There are pentagrams on Alucard's gloves (this can most likely be attributed to the Japanese usage of the symbol, not the accepted Western view of it), the first episode has a vampire posing as a priest, lots of bloody violence that both sides condone, and I don't know about the anime, but the manga starts getting into featuring a reborn Nazi army full of undead ghouls attacking England.
It deals quite extensively in the supernatural monster category, but I believe that most of the sacrilegious comments come from the usage of vampires and the ruthlessness of both Hellsing and Section XIII. Also, the Section XIII minicomics that appear at the end of most of the manga feature a German gunswoman and a peaceful Japanese nun who turns into a bloodthirsty, sword-wielding psycho when provoked, that are usually sent out to deal with cults, terrorists, and the like.
I actually like the series, but I don't know too much about the anime, since I've only seen the first episode. I have the first 5 volumes of the manga, though, and that's far, far more graphic than the TV series, that's for sure. I just keep in mind that most of this is obviously based in a fictional alternate universe.

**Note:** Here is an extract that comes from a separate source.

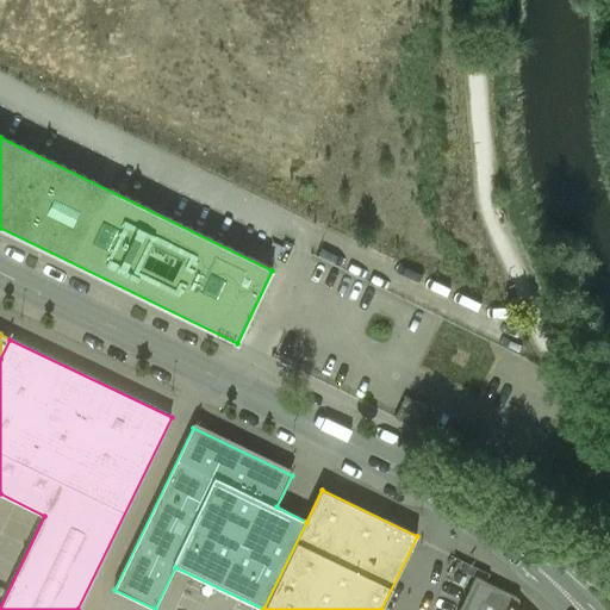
[(516,598),(475,578),(460,609),(515,609),(520,601),(516,598)]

Mostly, I would rack the 'sacrilegious themes' up to taking the mixed imagery that's incorporated into the series at face value; I wouldn't believe for an instant that it's in there to make some sort of valid point of promoting it. The manga does kind of over-accentuate the Protestant/Catholic conflict, though, which is why I would assume both sides act the way they do. Of course, that could be for flavoring as well, I don't really know.